-------- GIVEN INFORMATION --------

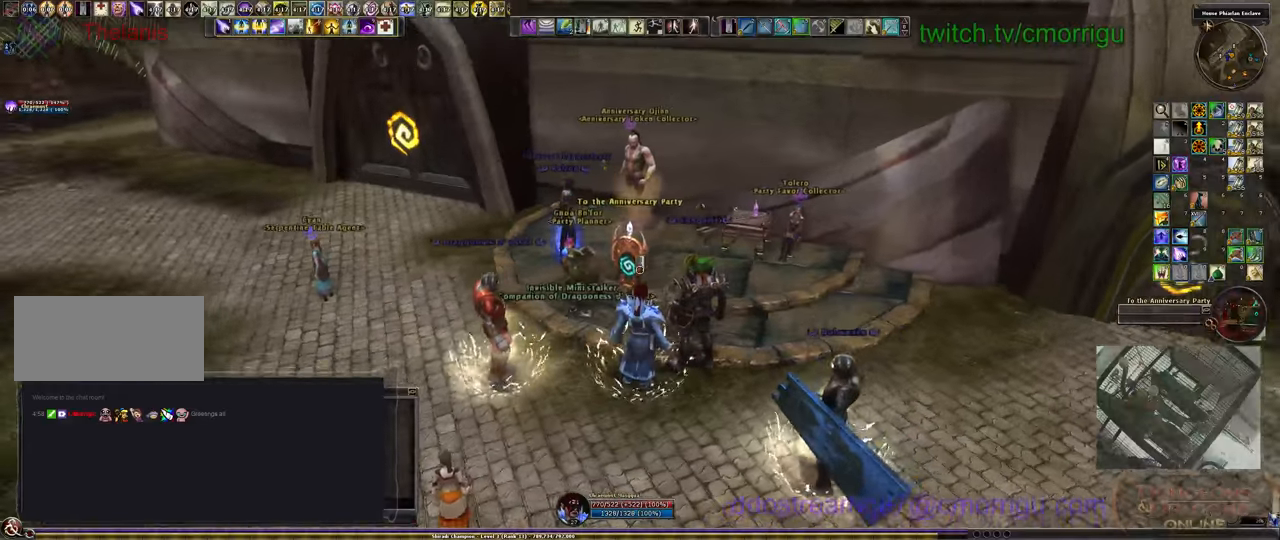
{"keys": [], "events": [[67, "a", "down"], [133, "a", "up"]]}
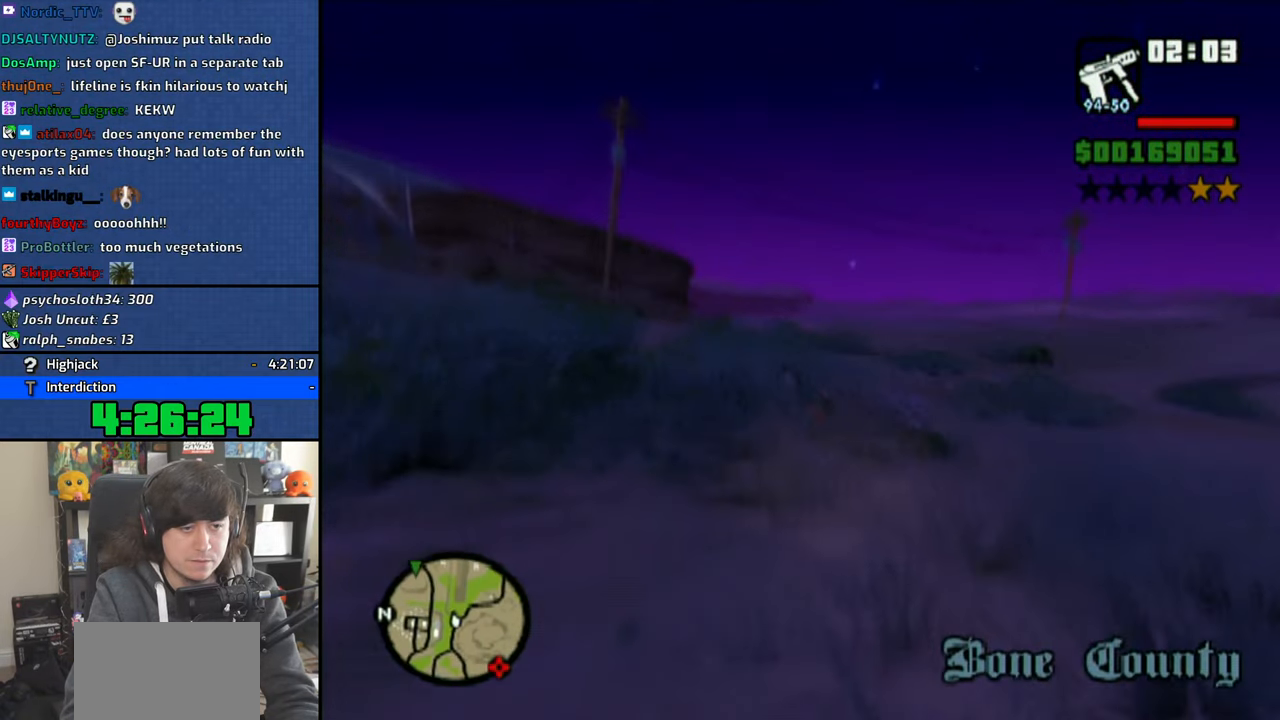
Gameplay with a controller (PlayStation layout); each line is a JSON object with the inputs held at the frame after it. "events" lists button and stick changes between this image and that frame as [ms after this image, input, new state], when the widget could be followed in between. Not read: L1.
{"buttons": ["CROSS"], "left_stick": "up-right", "right_stick": "center", "events": [[16, "left_stick", "up-right"]]}
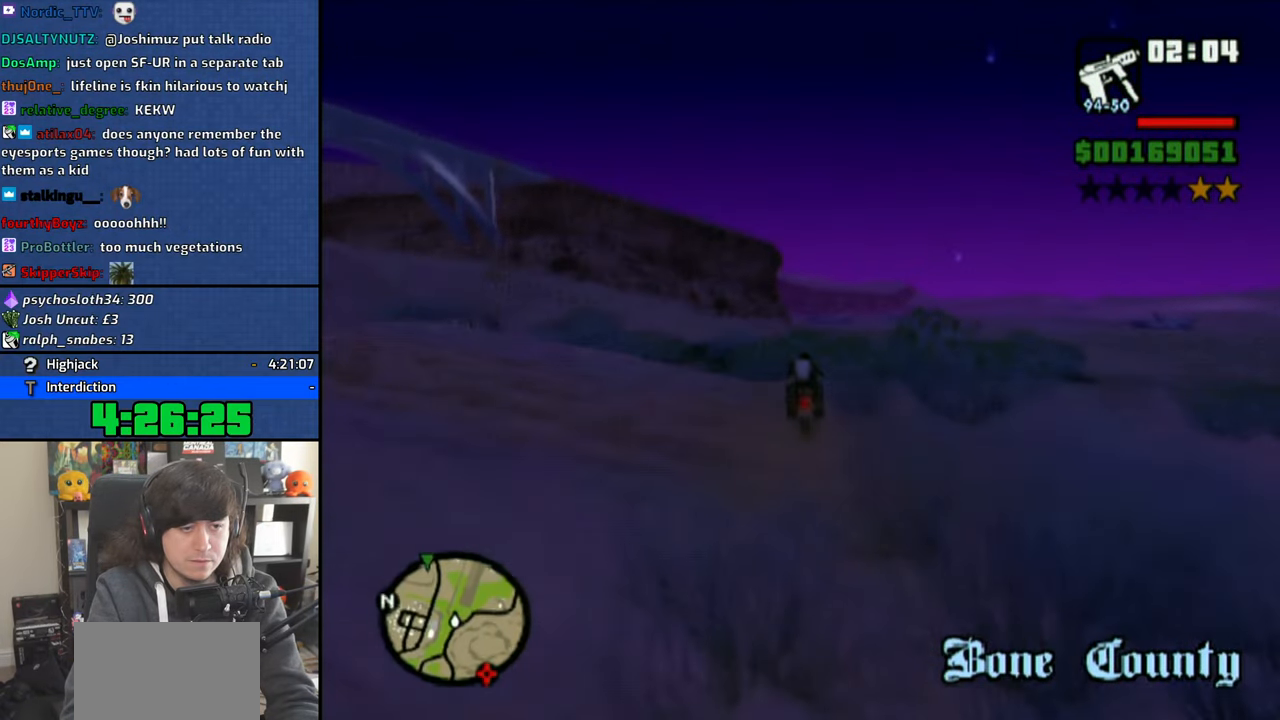
{"buttons": ["CROSS"], "left_stick": "down", "right_stick": "center", "events": [[266, "left_stick", "center"], [416, "left_stick", "down"]]}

--------

• _PROBLEM_: Drop the pictures, then repeat the material word for word.

• _SOLUTION_:
{"keys": [], "events": [[67, "a", "down"], [133, "a", "up"]]}
Gameplay with a controller (PlayStation layout); each line is a JSON object with the inputs held at the frame after it. "events" lists button and stick changes between this image and that frame as [ms after this image, input, new state], when the widget could be followed in between. Not read: L1.
{"buttons": ["CROSS"], "left_stick": "up-right", "right_stick": "center", "events": [[16, "left_stick", "up-right"]]}
{"buttons": ["CROSS"], "left_stick": "down", "right_stick": "center", "events": [[266, "left_stick", "center"], [416, "left_stick", "down"]]}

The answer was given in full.